The first phase III trial to address the need for second-line treatments in oesophageal cancer shows that gefitinib improves important quality-of-life measures and extends progression-free survival, researchers from Cancer Research UK reported at the ESMO 2012 Congress of the European Society for Medical Oncology in Vienna.
Each year, around 50,000 oesophageal cancer patients in the European Union relapse after first line chemotherapy. Yet currently, no treatments have been shown to prolong survival or improve quality of life in this second-line setting.
The COG study included 450 patients from 51 UK centres who had already progressed after first line treatment with up to two chemotherapy regimens, and were administered either placebo or the EGFR-inhibitor gefitinib. Median progression-free survival was 35 days for patients who received placebo, and 49 days for those administered gefitinib. Treatment with the drug also improved dysphagia and odynophagia, two important indicators of quality of life in this patient group.
In addition to the quality-of-life improvements and modest improvements in progression-free survival, some patients saw durable benefits from the treatment. A further study, TRANSCOG, is planned to analyse over 300 patients’ biopsies in an effort to identify a molecularly defined subgroup where the benefit is enriched, said study author Prof. David Ferry from New Cross Hospital in Wolverhampton, UK.
If such a benefit can be identified, then given the good tolerance of gefitinib it could potentially be used in relapsed oesophageal cancer, according to Prof Ferry. Do the responding patients have activating EGFR mutations like the super-responders in lung cancer? It is not known yet but there would seem to be a dominant role for EGFR in a minority of oesophageal patients.
This trial also shows that large randomised trials can be run in oesophageal cancer and rapidly recruit large numbers of patients. Performance status is a strong predictor of overall survival, and for patients with performance status 2, the median survival of 1.97 months was much worse than for those with performance status 1 or 0. Future studies should probably concentrate on patients with good performance status.
Commenting on the study, Prof.

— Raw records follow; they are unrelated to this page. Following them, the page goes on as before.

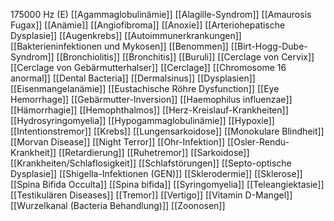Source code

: 175000 Hz (E)
[[Agammaglobulinämie]]
[[Alagille-Syndrom]]
[[Amaurosis Fugax]]
[[Anämie]]
[[Angiofibroma]]
[[Anoxie]]
[[Arteriohepatische Dysplasie]]
[[Augenkrebs]]
[[Autoimmunerkrankungen]]
[[Bakterieninfektionen und Mykosen]]
[[Benommen]]
[[Birt-Hogg-Dube-Syndrom]]
[[Bronchiolitis]]
[[Bronchitis]]
[[Buruli]]
[[Cerclage von Cervix]]
[[Cerclage von Gebärmutterhalser]]
[[Cerclage]]
[[Chromosome 16 anormal]]
[[Dental Bacteria]]
[[Dermalsinus]]
[[Dysplasien]]
[[Eisenmangelanämie]]
[[Eustachische Röhre Dysfunction]]
[[Eye Hemorrhage]]
[[Gebärmutter-Inversion]]
[[Haemophilus influenzae]]
[[Hämorrhagie]]
[[Hemophthalmos]]
[[Herz-Kreislauf-Krankheiten]]
[[Hydrosyringomyelia]]
[[Hypogammaglobulinämie]]
[[Hypoxie]]
[[Intentionstremor]]
[[Krebs]]
[[Lungensarkoidose]]
[[Monokulare Blindheit]]
[[Morvan Disease]]
[[Night Terror]]
[[Ohr-Infektion]]
[[Osler-Rendu-Krankheit]]
[[Retardierung]]
[[Ruhetremor]]
[[Sarkoidose]]
[[Krankheiten/Schlaflosigkeit]]
[[Schlafstörungen]]
[[Septo-optische Dysplasie]]
[[Shigella-Infektionen (GEN)]]
[[Sklerodermie]]
[[Sklerose]]
[[Spina Bifida Occulta]]
[[Spina bifida]]
[[Syringomyelia]]
[[Teleangiektasie]]
[[Testikulären Diseases]]
[[Tremor]]
[[Vertigo]]
[[Vitamin D-Mangel]]
[[Wurzelkanal (Bacteria Behandlung)]]
[[Zoonosen]]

Jean-Yves Douillard, ICO Centre Rene Gauducheau, France, Chair of the ESMO Educational Committee, who was not involved in the study, said that this study is interesting and innovative. As stated by the author, there is no standard of care for such disease in second-line. However, more patients nowadays are eligible for second-line chemotherapy. The COG study showed that gefitinib at the high dose of 500 mg per day improves progression-free survival, the primary endpoint, with a significant reduction of 21% in the risk of progression, but a modest benefit of the median (2 weeks).

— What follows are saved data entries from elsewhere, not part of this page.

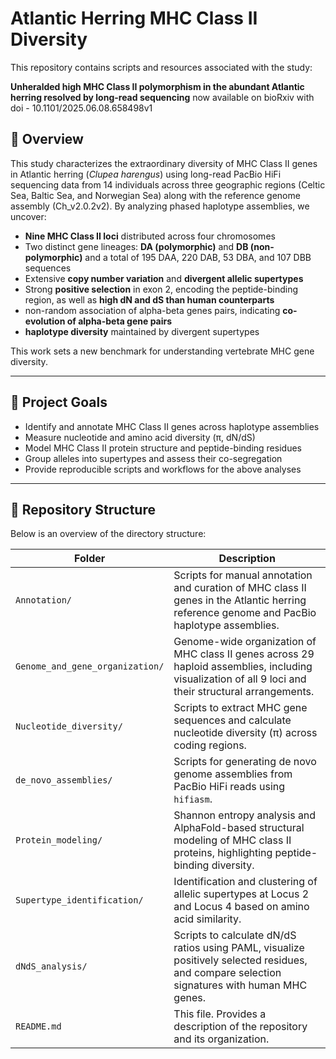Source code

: # Atlantic Herring MHC Class II Diversity

This repository contains scripts and resources associated with the study:

**Unheralded high MHC Class II polymorphism in the abundant Atlantic herring resolved by long-read sequencing**  now available on bioRxiv with doi - 10.1101/2025.06.08.658498v1

## 📜 Overview

This study characterizes the extraordinary diversity of MHC Class II genes in Atlantic herring (*Clupea harengus*) using long-read PacBio HiFi sequencing data from 14 individuals across three geographic regions (Celtic Sea, Baltic Sea, and Norwegian Sea) along with the reference genome assembly (Ch_v2.0.2v2). By analyzing phased haplotype assemblies, we uncover:

- **Nine MHC Class II loci** distributed across four chromosomes
- Two distinct gene lineages: **DA (polymorphic)** and **DB (non-polymorphic)** and a total of 195 DAA, 220 DAB, 53 DBA, and 107 DBB sequences
- Extensive **copy number variation** and **divergent allelic supertypes**
- Strong **positive selection** in exon 2, encoding the peptide-binding region, as well as **high dN and dS than human counterparts**
- non-random association of alpha-beta genes pairs, indicating **co-evolution of alpha-beta gene pairs**
- **haplotype diversity** maintained by divergent supertypes

This work sets a new benchmark for understanding vertebrate MHC gene diversity.

---

## 🔬 Project Goals

- Identify and annotate MHC Class II genes across haplotype assemblies
- Measure nucleotide and amino acid diversity (π, dN/dS)
- Model MHC Class II protein structure and peptide-binding residues
- Group alleles into supertypes and assess their co-segregation
- Provide reproducible scripts and workflows for the above analyses

---

## 📂 Repository Structure
Below is an overview of the directory structure:

| Folder                          | Description                                                                                                                                           |
| ------------------------------- | ----------------------------------------------------------------------------------------------------------------------------------------------------- |
| `Annotation/`                   | Scripts for manual annotation and curation of MHC class II genes in the Atlantic herring reference genome and PacBio haplotype assemblies.            |
| `Genome_and_gene_organization/` | Genome-wide organization of MHC class II genes across 29 haploid assemblies, including visualization of all 9 loci and their structural arrangements. |
| `Nucleotide_diversity/`         | Scripts to extract MHC gene sequences and calculate nucleotide diversity (π) across coding regions.                                                   |
| `de_novo_assemblies/`           | Scripts for generating de novo genome assemblies from PacBio HiFi reads using `hifiasm`.                                                              |
| `Protein_modeling/`             | Shannon entropy analysis and AlphaFold-based structural modeling of MHC class II proteins, highlighting peptide-binding diversity.                    |
| `Supertype_identification/`     | Identification and clustering of allelic supertypes at Locus 2 and Locus 4 based on amino acid similarity.                                            |
| `dNdS_analysis/`                | Scripts to calculate dN/dS ratios using PAML, visualize positively selected residues, and compare selection signatures with human MHC genes.          |
| `README.md`                     | This file. Provides a description of the repository and its organization.                                                                             |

The improved progression-free survival may reflect a benefit in a subgroup of patients sensitive to gefitinib and the ancillary study TRANSCOG is looking at a predictive biomarker, possibly an EGFR mutation as seen in lung cancer. Hopefully a biomarker predicting efficacy will be identified to allow the use of gefitinib in this type of cancer in a personalised fashion. Considering the present practice however, future studies should have a more active treatment choice than placebo in the control arm, according to Prof. Douillard.